Now, onto the Pregnancy Police. This particular species of women can be anyone who has previously given birth to a precious one of their own. They feel it is their duty to bestow advice, and especially admonish, any activity that you might be engaging in that is not up to their standards of the ultimate pregnant woman. The admonishment will almost exclusively come at a time when you are enjoying yourself and not at all seeking the opinions of any know-it-alls around you. I have a few examples of this in my own life...


First, I was enjoying a nice evening out with my husband and friends at a delicious sushi restaurant. Yes people, I realize that you aren't supposed to eat raw fish when you are pregnant, but, believe it or not, my physician actually has no qualms about me downing fried shrimp rolls with cream cheese and the like. There really is nothing more appealing to this pregasaurus than something fried and rolled in cream cheese. I made the mistake of mentioning that I had enjoyed a meal at this particular sushi restaurant and you would have thought that I had just mentioned I brought out a rubber penis on the playground.

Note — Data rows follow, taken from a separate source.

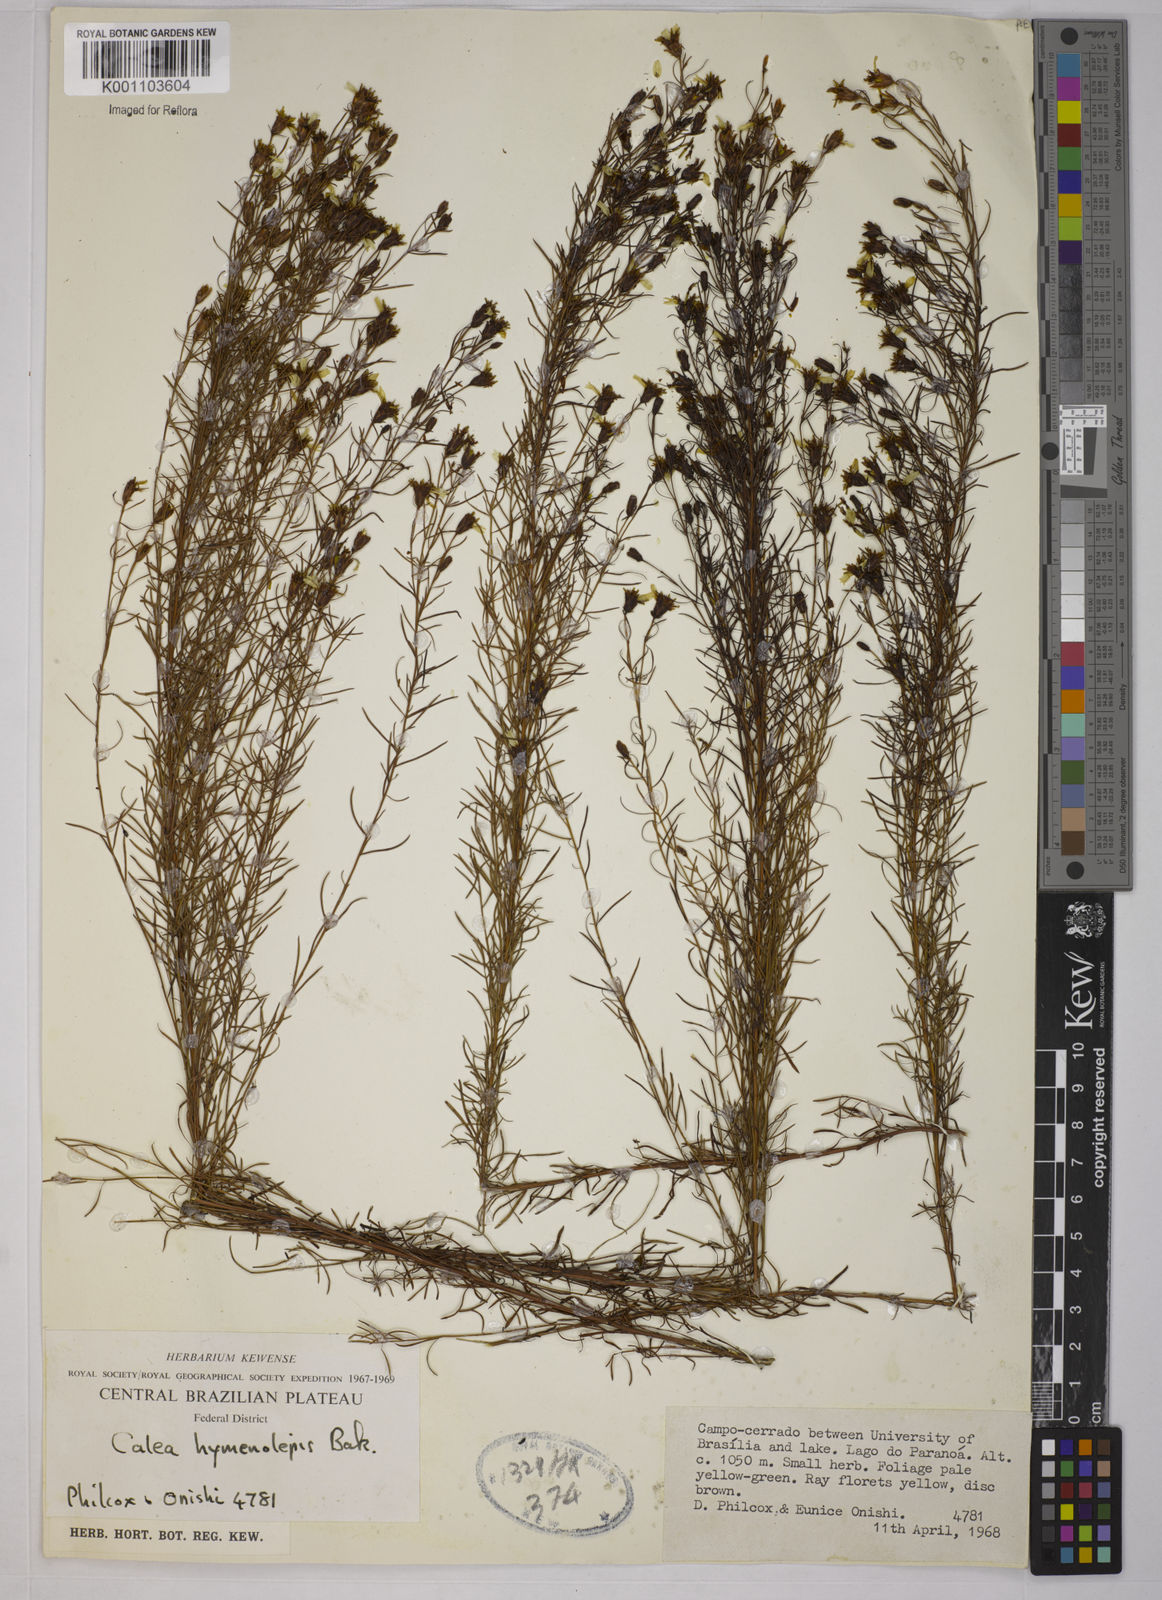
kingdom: Plantae
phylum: Tracheophyta
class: Magnoliopsida
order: Asterales
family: Asteraceae
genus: Calea
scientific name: Calea hymenolepis
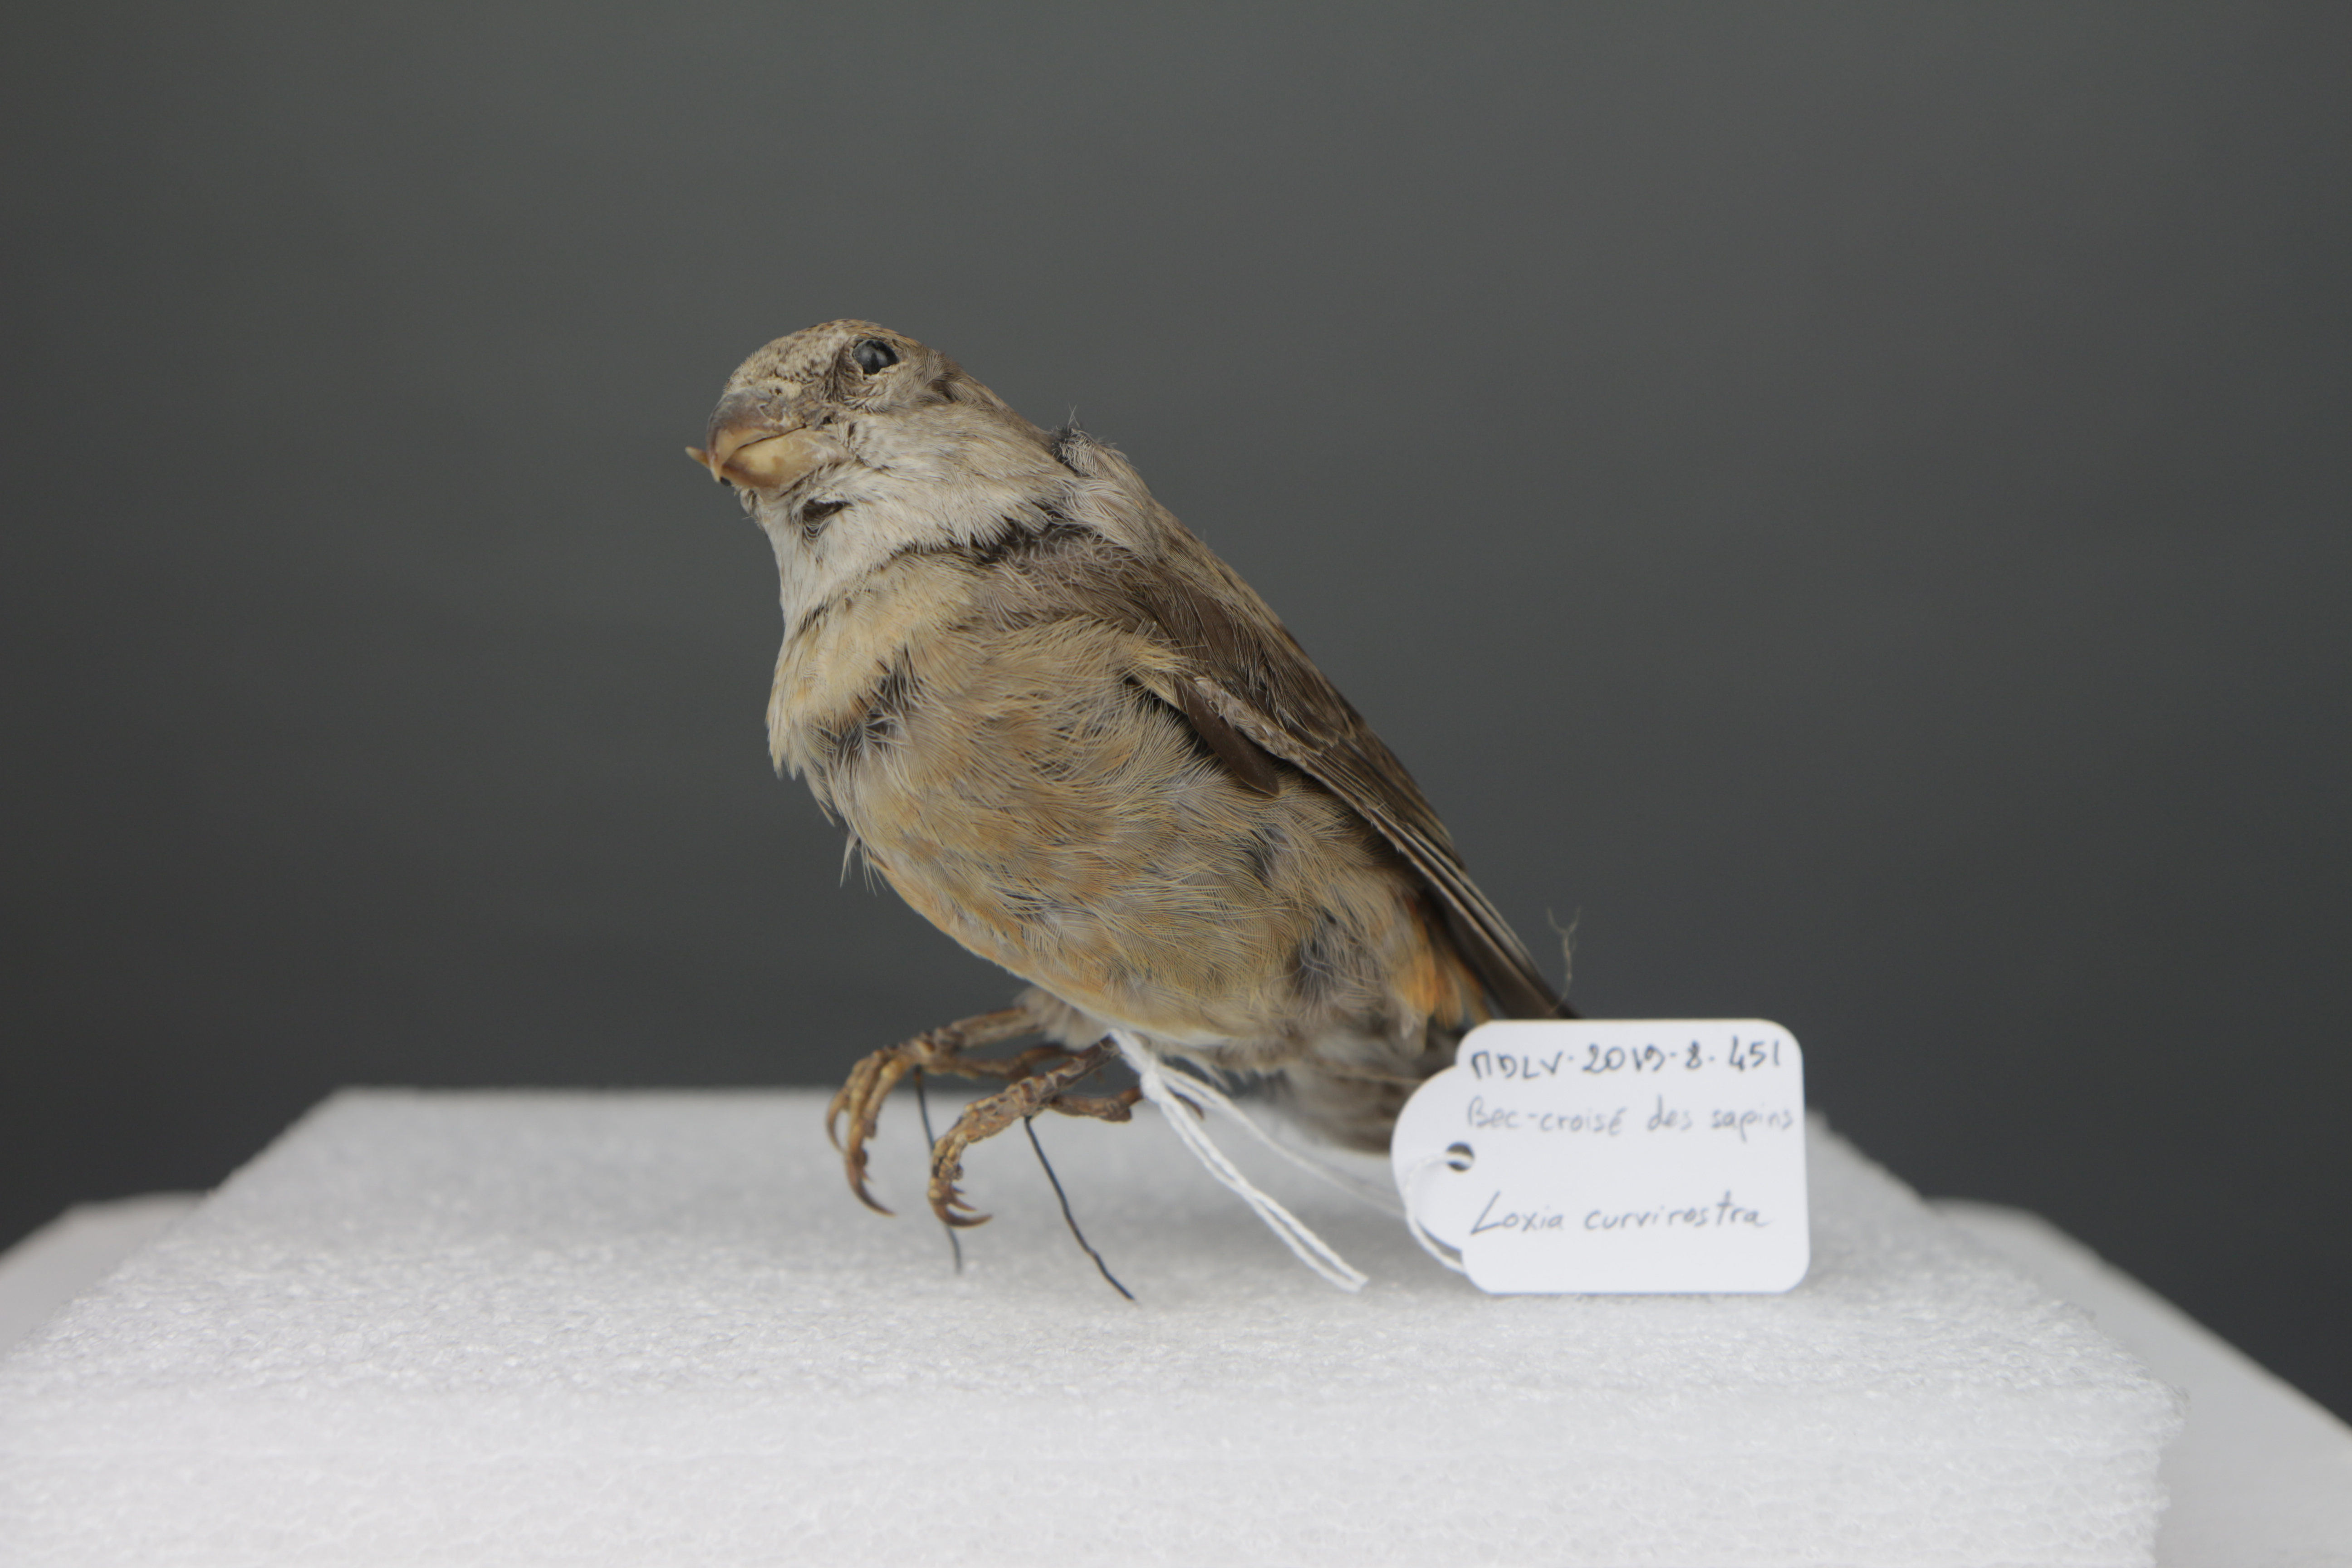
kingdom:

Next, I have many friends who find utter joy in delivering their babies at home, with candles lit, soft music playing, and no drugs... doing what nature called them to do. All I have to say about this is: good for them. Seriously, more power to those women. I respect them for their courage. I think some of these lovely and brave ladies might take this to mean that I wish I had the strength and courage myself to throw on a little Stevie Nicks and shoot out several kiddos from my nether regions at home with nary a doctor in sight. Let me assure you, I do not have this desire. This gal here is going with modern medicine. I think its superdy-duper that pioneers and cave ladies popped a squat and pulled the little tot out and then continued on about their day, but those gals also didn't have airconditioning or hair dryers. I’m pretty happy I live in these times, where I can have a hospital and doctor and lots and lots of pain meds. The end result is the same, folks, and I'm very satisfied with my choice.


Third, I love to ride my bike. I am a huge klutz and I can fall just by putting one foot in front of the other, but my bike is pretty much a Cadillac. It is the largest beach cruiser anyone has ever seen. If I knew how to post a pic I would, but basically it weighs about 50 pounds and even a monkey (a really tall monkey) could ride the thing without fear of falling off. The seat alone resembles a chaise lounge chair. I rode my bike with my husband and step daughter the other day up to the local store only to hear friendly neighbors yell out that I really shouldn't be on the bike at all. I'm sure everyone means well, but really, if I'm free-basing cocaine off of a stripper’s back then feel free to voice your concern for my unborn fetuses, but I don't really feel riding my bike warrants any concern. [Neither does my doctor nor my husband, and the precious cargo I’m carrying are his, too.]


So, any Pregnancy Police deputies or sheriffs reading this little piece, if you see me out partaking in soft-serve ice cream, lunch meat, lemons, honey, splenda, laying on my back or – heaven forbid – the right side instead of the left one, or even... dum dum dum... taking a swig of my husband’s beer (don't call CPS, calm down, just a swig) you can keep your know-it-allness to yourself, thanks. Trust me, you don't want to go toe-to-toe with this incontinent, hemorrhoidal, evil pregasaur.


Besides, there will be plenty to lecture me on after they’re born.